Les textes de J’aime ça quand t’es là ruissellent de lumière et de plénitude. Marc Déry s’y dévoile de manière pétillante. « Je suis passé par toutes les émotions durant la création de l’album. Mais ce que j’avais le goût de sortir, de montrer au monde, c’est le côté plus lumineux. On a fait 32 chansons en tout; j’aurais pu sortir un album plus sombre. J’aurais pu aussi y aller avec quelque chose de plus pop balloune. Mais je voulais pas ça non plus. Je voulais quelque chose de lumineux, mais avec de la profondeur. Pas quelque chose de trop naïf ou innocent.»

Les deux chansons qui détonnent, du moins en ce qui a trait au texte, sont Le dégel et À soir c’est sûr ça scille. « Un de mes meilleurs amis s’est enlevé la vie. Ça parle de ça. Mais encore là, je voulais avoir un recul, un certain positivisme. Je voulais pas communiquer juste de la tristesse. »

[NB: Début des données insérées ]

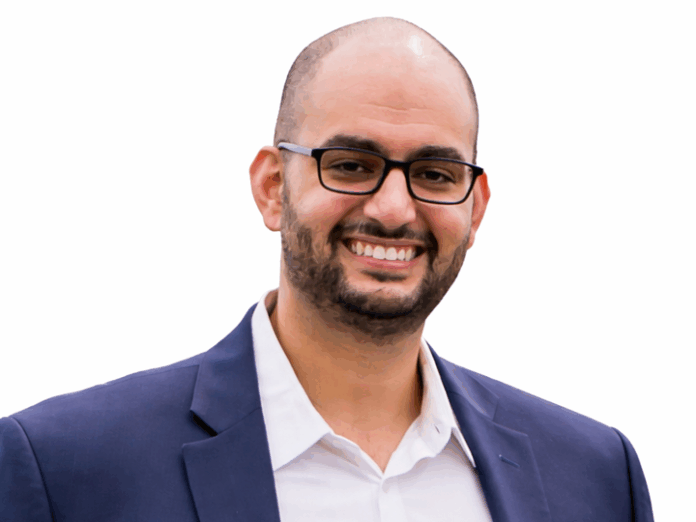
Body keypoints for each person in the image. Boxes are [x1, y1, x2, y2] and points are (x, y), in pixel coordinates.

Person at [0, 17, 653, 522]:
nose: (393, 209)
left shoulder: (596, 477)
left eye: (434, 173)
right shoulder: (65, 471)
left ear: (475, 208)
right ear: (271, 188)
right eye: (350, 165)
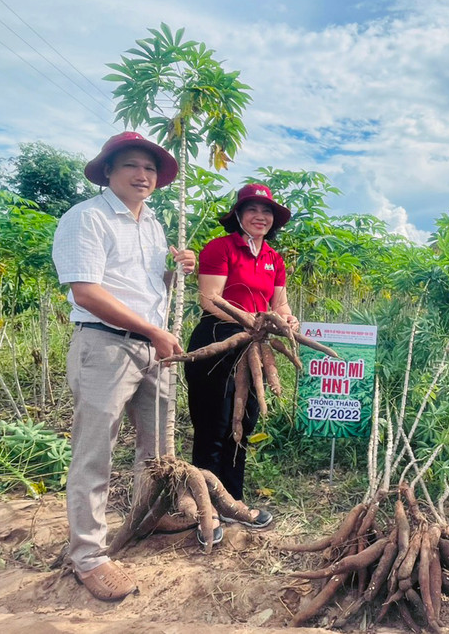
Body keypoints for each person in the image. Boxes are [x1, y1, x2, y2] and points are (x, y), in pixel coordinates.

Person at [52, 132, 196, 601]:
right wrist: (153, 331)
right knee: (95, 452)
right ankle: (88, 556)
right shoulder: (86, 218)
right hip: (106, 346)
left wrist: (177, 270)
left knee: (157, 448)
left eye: (150, 169)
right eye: (132, 165)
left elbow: (148, 286)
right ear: (109, 171)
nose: (142, 175)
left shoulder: (152, 224)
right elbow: (87, 292)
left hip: (153, 346)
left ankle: (149, 515)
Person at [184, 183, 297, 538]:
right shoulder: (221, 248)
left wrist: (288, 320)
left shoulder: (274, 258)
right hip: (218, 340)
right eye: (252, 210)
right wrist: (252, 319)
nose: (260, 217)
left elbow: (280, 304)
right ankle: (205, 508)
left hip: (253, 347)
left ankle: (232, 501)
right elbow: (209, 299)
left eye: (267, 212)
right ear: (238, 214)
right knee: (213, 426)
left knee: (242, 425)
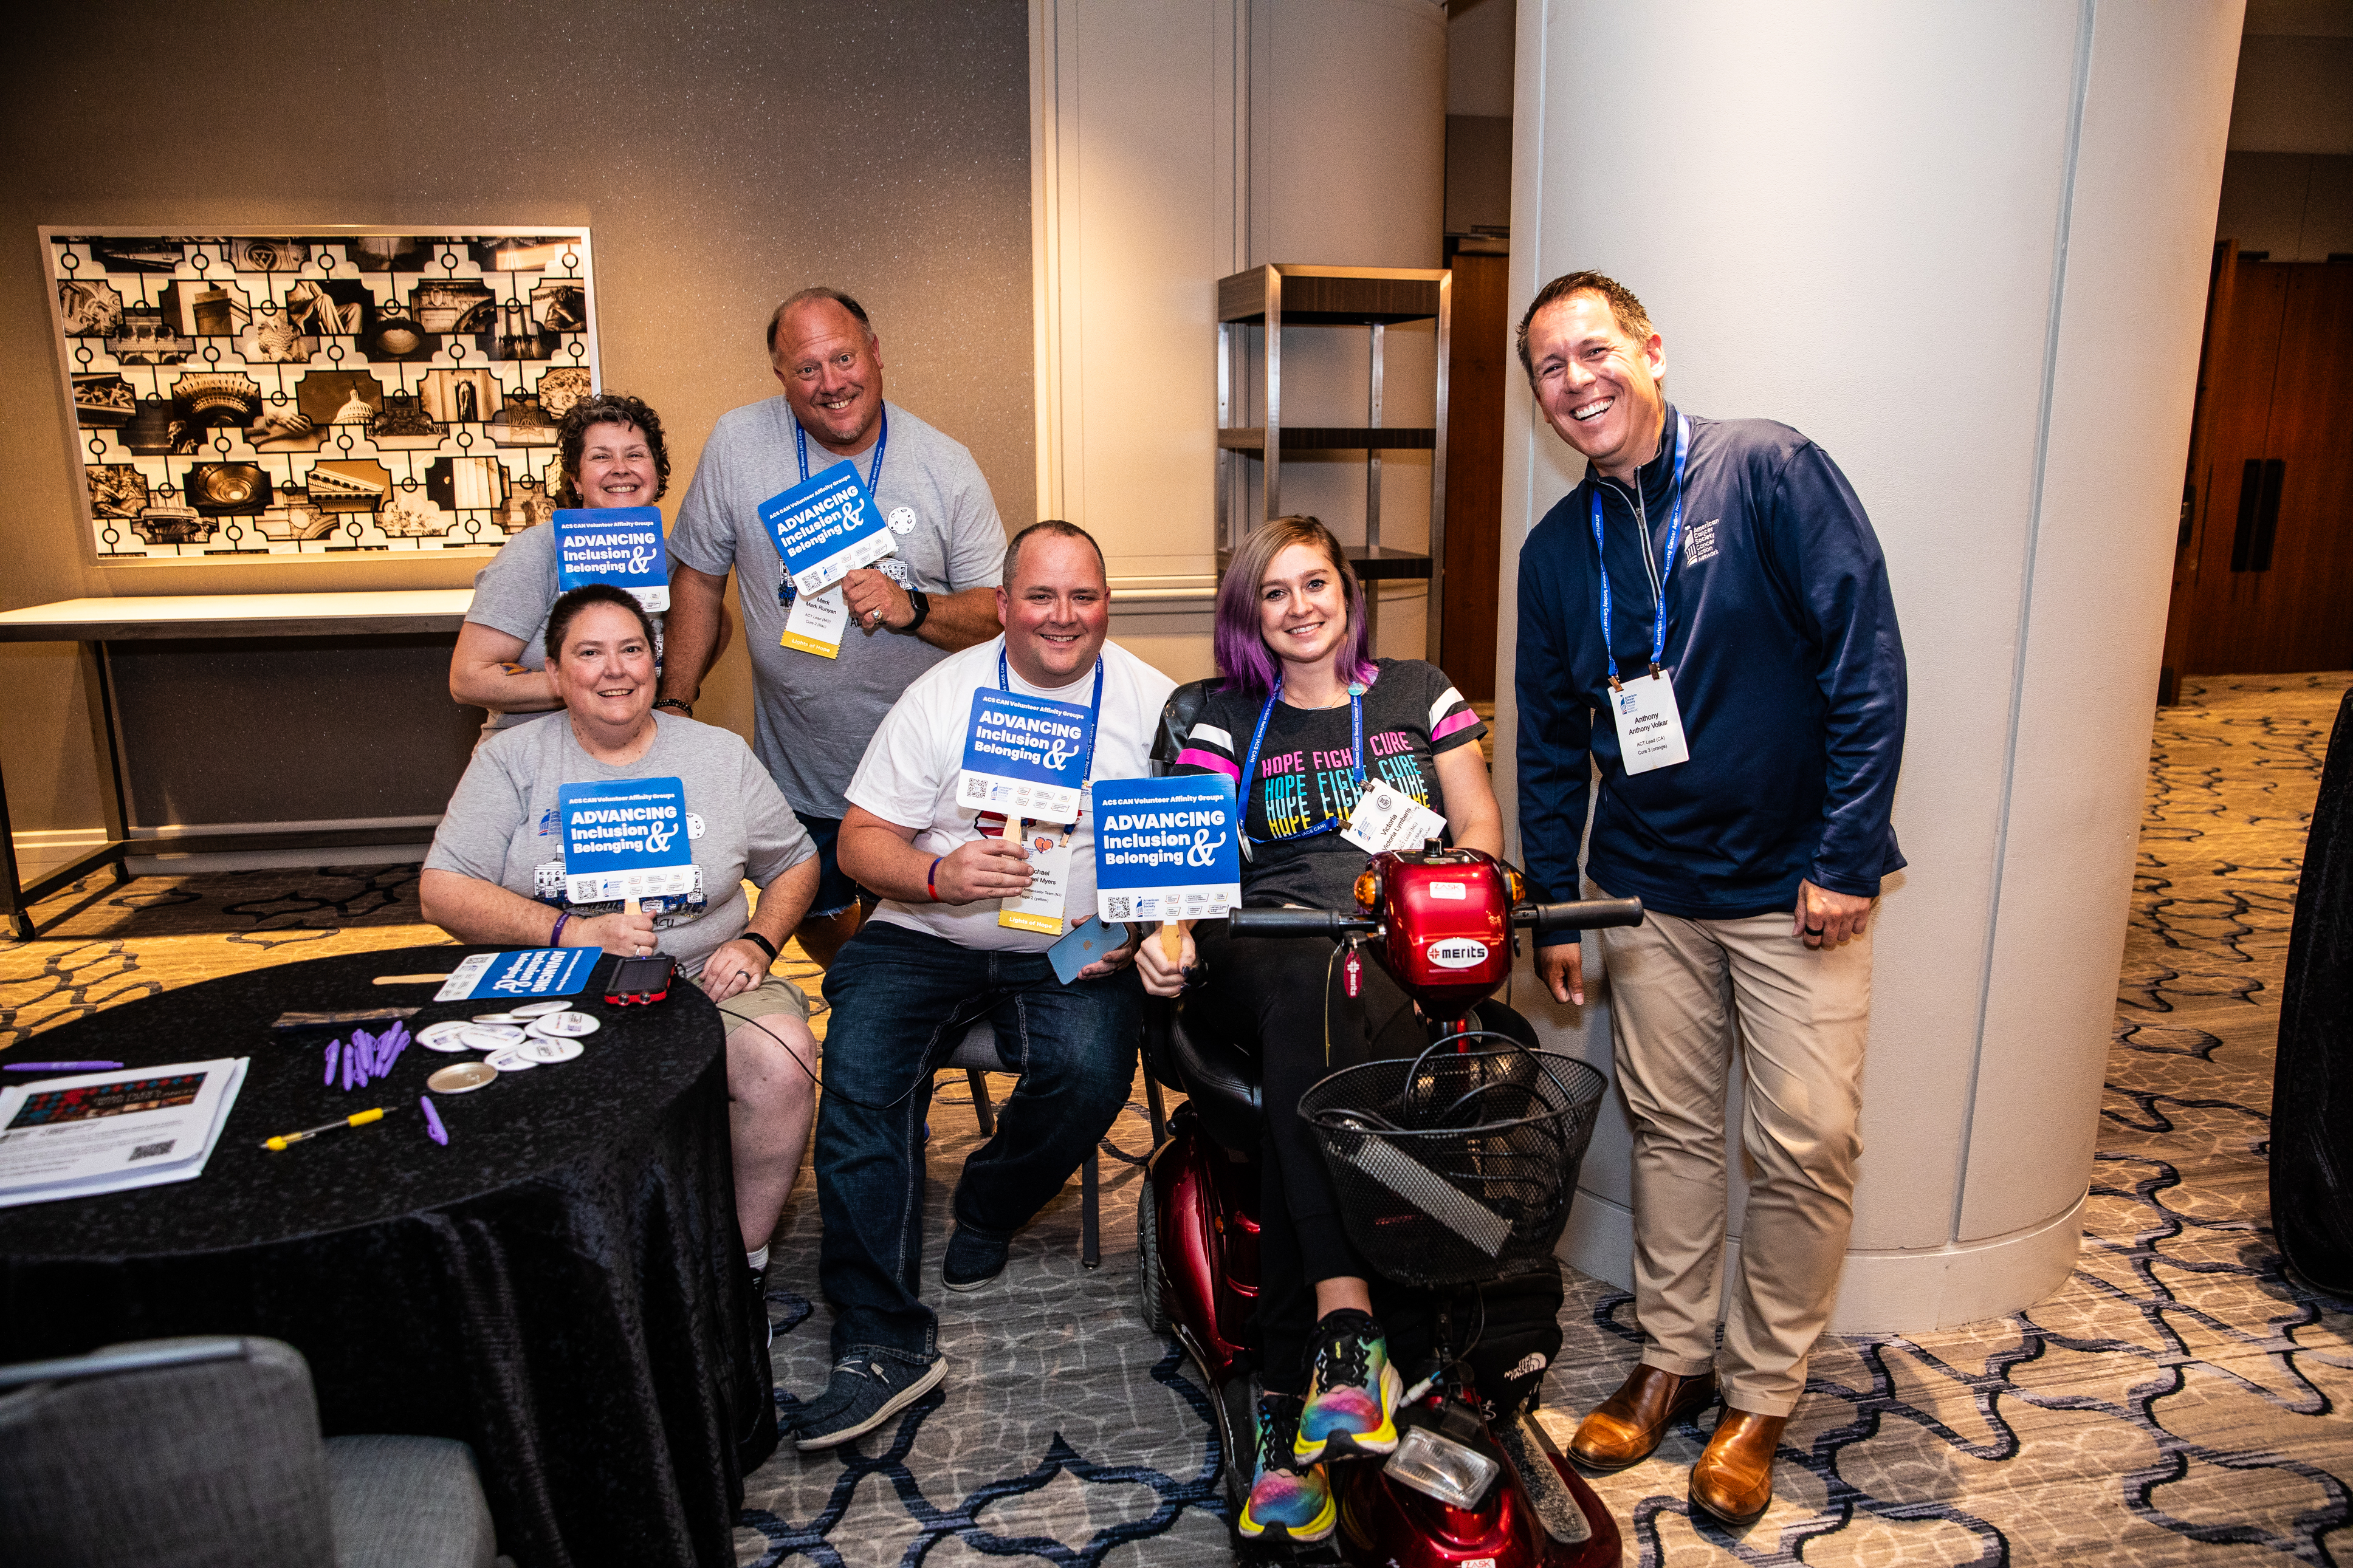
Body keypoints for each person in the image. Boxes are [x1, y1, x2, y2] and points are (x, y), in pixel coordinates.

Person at [1514, 271, 1907, 1525]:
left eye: (1592, 352)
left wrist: (1846, 856)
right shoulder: (1551, 552)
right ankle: (1674, 1359)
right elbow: (1543, 739)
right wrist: (1554, 907)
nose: (1575, 383)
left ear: (1650, 350)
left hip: (1795, 885)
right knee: (1672, 1130)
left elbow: (1866, 662)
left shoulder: (1769, 471)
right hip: (1644, 891)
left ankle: (1763, 1391)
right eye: (1549, 369)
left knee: (1803, 1143)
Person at [1135, 515, 1502, 1546]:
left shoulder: (1415, 693)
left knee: (1343, 984)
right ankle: (1351, 1324)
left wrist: (1455, 891)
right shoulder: (1219, 714)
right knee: (1309, 977)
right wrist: (1164, 936)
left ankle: (1294, 1390)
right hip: (1253, 947)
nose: (1299, 607)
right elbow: (1184, 857)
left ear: (1347, 592)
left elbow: (1476, 827)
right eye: (1274, 593)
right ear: (1250, 614)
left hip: (1389, 945)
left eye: (1315, 584)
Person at [789, 521, 1172, 1453]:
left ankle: (990, 1201)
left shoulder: (1155, 703)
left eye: (1083, 596)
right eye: (1041, 596)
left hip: (1074, 942)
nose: (1063, 616)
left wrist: (1137, 925)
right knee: (862, 1072)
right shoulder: (942, 696)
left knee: (1091, 1070)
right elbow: (858, 842)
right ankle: (880, 1341)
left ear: (1107, 602)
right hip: (927, 931)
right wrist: (936, 877)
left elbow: (1186, 848)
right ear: (1003, 607)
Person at [420, 583, 823, 1287]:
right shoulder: (511, 762)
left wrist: (757, 942)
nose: (616, 670)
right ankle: (574, 1272)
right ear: (553, 673)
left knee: (784, 1056)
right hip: (554, 986)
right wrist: (568, 930)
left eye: (632, 649)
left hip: (702, 977)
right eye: (589, 652)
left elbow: (794, 861)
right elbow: (442, 889)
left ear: (656, 661)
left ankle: (740, 1263)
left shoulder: (716, 756)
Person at [661, 287, 1008, 971]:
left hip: (924, 777)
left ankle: (887, 1001)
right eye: (807, 368)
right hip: (803, 764)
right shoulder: (737, 443)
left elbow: (997, 612)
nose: (831, 383)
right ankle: (867, 981)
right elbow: (699, 577)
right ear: (781, 377)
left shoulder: (944, 465)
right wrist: (674, 701)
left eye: (843, 357)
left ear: (876, 354)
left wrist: (917, 606)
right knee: (816, 913)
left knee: (905, 935)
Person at [450, 392, 732, 743]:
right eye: (601, 457)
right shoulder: (535, 552)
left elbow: (716, 626)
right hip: (532, 755)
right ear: (576, 480)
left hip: (632, 755)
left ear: (657, 474)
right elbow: (468, 678)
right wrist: (585, 681)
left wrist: (669, 695)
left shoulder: (671, 561)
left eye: (635, 455)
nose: (621, 468)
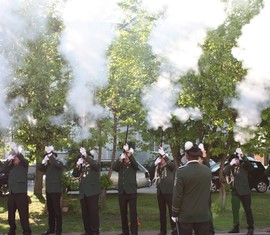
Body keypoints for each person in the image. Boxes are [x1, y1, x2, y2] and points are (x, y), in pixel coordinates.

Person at [171, 141, 211, 235]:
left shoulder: (181, 172)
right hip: (203, 215)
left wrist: (174, 213)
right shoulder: (207, 171)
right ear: (198, 156)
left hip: (186, 216)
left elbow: (177, 196)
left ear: (186, 156)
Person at [2, 143, 32, 235]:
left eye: (16, 158)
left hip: (21, 193)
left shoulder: (24, 164)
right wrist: (8, 160)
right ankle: (12, 230)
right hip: (12, 193)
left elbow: (23, 159)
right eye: (14, 159)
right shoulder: (11, 166)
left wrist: (16, 151)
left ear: (19, 158)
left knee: (23, 214)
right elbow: (3, 169)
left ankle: (26, 231)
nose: (15, 160)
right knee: (11, 214)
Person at [224, 148, 254, 235]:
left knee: (248, 210)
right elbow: (225, 171)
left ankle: (251, 228)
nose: (236, 161)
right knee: (235, 210)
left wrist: (243, 156)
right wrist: (230, 164)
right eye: (234, 159)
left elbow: (251, 167)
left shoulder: (244, 166)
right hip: (235, 192)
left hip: (245, 191)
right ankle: (236, 227)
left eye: (237, 159)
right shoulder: (231, 167)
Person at [72, 147, 101, 235]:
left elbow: (96, 166)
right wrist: (78, 165)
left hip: (92, 192)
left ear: (90, 157)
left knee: (93, 213)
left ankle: (95, 231)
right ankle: (88, 231)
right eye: (83, 158)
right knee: (85, 214)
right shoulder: (83, 167)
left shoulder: (94, 165)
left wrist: (85, 155)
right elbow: (74, 174)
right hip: (83, 193)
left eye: (86, 158)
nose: (84, 160)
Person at [112, 144, 139, 235]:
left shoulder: (133, 166)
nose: (126, 159)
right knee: (123, 214)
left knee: (133, 214)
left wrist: (129, 154)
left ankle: (134, 232)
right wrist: (120, 159)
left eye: (127, 158)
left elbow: (135, 164)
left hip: (131, 192)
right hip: (122, 192)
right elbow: (113, 168)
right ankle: (125, 232)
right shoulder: (121, 165)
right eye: (125, 158)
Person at [149, 146, 176, 235]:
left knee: (172, 212)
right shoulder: (158, 168)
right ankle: (162, 231)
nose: (161, 160)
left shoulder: (169, 166)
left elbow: (172, 166)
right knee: (162, 213)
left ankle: (174, 230)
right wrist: (154, 164)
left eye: (162, 159)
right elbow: (150, 173)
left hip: (169, 192)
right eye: (160, 158)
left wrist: (164, 155)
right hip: (160, 192)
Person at [39, 146, 64, 235]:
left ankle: (58, 230)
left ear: (54, 156)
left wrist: (50, 155)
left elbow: (56, 164)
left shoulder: (58, 163)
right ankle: (51, 229)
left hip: (56, 190)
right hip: (49, 190)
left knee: (57, 211)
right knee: (51, 211)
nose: (49, 158)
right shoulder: (48, 165)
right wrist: (43, 162)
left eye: (50, 156)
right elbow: (40, 168)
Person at [198, 143, 215, 235]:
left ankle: (210, 230)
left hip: (206, 192)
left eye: (200, 158)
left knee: (207, 211)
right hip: (198, 191)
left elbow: (208, 167)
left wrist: (204, 156)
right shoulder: (197, 165)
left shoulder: (206, 166)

Ce choix artistique est intimement lié à la manière dont Déry envisage la vie à 61 ans. « J’ai une certaine tendance à l’optimisme, même quand ça va mal. Quand il m’arrive des trucs plates, je prends un pas de recul, je respire un peu. J’essaie de pas tomber dans le panneau de m’en faire pis de péter une coche », explique-t-il. « Quand y’a des nœuds dans une corde, ça sert absolument à rien que tu tires dessus. T’es mieux de prendre ton temps et de dénouer tout ça tranquillement. »

Voilà les sages paroles d’un homme en paix avec lui-même et avec le geste créatif.